Extract Table#

class sycamore.transforms.extract_table.CachedTextractTableExtractor(s3_cache_location, run_full_textract: bool = False, s3_textract_upload_path: str = '', profile_name: str | None = None, region_name: str | None = None, kms_key_id: str = '')[source]#

Bases: TextractTableExtractor

Extends TextractTableExtractor with S3 based cache support for raw Textract results.
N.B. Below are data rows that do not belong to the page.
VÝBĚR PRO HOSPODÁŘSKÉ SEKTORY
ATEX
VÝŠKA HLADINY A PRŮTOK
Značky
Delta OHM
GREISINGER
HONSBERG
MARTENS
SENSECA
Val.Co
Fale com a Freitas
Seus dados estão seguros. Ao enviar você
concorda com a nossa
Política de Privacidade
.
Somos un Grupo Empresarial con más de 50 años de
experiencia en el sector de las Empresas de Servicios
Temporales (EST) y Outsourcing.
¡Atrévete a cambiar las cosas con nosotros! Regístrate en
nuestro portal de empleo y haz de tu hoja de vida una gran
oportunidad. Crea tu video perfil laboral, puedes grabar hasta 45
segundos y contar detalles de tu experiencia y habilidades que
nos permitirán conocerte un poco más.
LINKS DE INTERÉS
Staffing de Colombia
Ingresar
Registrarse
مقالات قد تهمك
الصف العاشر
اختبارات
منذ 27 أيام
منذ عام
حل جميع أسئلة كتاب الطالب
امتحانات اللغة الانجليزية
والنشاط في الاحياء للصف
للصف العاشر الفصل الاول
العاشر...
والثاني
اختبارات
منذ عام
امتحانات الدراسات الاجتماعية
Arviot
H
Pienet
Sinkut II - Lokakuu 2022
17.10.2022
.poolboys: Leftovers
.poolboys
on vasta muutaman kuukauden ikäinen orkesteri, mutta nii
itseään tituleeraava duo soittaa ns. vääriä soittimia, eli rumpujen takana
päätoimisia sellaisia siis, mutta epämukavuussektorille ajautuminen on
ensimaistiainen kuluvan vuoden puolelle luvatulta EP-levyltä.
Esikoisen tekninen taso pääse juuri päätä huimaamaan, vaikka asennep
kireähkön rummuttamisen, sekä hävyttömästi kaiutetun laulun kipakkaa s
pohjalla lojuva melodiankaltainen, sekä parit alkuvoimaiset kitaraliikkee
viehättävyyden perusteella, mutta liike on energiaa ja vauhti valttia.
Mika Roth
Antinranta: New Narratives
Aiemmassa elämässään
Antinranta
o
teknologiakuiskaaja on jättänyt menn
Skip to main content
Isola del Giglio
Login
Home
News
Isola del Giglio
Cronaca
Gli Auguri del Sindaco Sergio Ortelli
CachedTextractTableExtractor overrides the 'get_textract_result' method by doing the following:
  1. if cache hit for current document, get from cache and return, otherwise continue

  2. if run_full_textract is enabled, call textractor on the whole document and go to step 4

3. else clip pages which contain tables and run table extraction using textractor 5. update cache accordingly based on textractor result and return result

class sycamore.transforms.extract_table.MissingS3UploadPath[source]#

Bases: Exception

Raised when an S3 upload path is needed but one wasn't provided

class sycamore.transforms.extract_table.TextractTableExtractor(profile_name: str | None = None, region_name: str | None = None, kms_key_id: str = '', s3_upload_root: str = '')[source]#

Bases: TableExtractor

TextractTableExtractor utilizes Amazon Textract to extract tables from documents.
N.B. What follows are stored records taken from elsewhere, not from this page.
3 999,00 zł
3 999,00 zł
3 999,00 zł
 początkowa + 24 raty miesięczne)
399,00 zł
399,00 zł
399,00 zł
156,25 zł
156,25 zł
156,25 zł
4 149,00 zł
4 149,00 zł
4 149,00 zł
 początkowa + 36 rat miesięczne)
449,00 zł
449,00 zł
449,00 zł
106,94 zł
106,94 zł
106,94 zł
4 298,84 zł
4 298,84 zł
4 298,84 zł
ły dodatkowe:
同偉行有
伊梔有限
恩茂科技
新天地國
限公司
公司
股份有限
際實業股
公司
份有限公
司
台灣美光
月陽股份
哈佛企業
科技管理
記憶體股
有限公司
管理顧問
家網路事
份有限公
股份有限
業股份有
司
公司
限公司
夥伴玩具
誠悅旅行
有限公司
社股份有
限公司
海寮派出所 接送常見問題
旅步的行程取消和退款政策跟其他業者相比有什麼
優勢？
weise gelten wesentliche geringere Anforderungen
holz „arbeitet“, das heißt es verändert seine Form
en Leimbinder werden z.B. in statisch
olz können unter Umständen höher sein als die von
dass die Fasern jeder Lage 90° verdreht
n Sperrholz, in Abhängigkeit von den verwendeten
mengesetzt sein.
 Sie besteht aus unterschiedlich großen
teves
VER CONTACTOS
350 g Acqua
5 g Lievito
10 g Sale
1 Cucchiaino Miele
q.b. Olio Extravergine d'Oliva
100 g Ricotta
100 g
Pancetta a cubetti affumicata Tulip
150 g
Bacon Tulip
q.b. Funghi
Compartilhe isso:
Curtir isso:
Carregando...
This class inherits from TableExtractor and is designed for extracting tables from documents using Amazon Textract, a cloud-based document text and data extraction service from AWS.

Parameters:
  • profile_name -- The AWS profile name to use for authentication. Default is None.

  • region_name -- The AWS region name where the Textract service is available.

  • kms_key_id -- The AWS Key Management Service (KMS) key ID for encryption.

Example

table_extractor = TextractTableExtractor(profile_name="my-profile", region_name="us-east-1")

context = sycamore.init()
pdf_docset = context.read.binary(paths, binary_format="pdf")
    .partition(partitioner=UnstructuredPdfPartitioner(), table_extractor=table_extractor)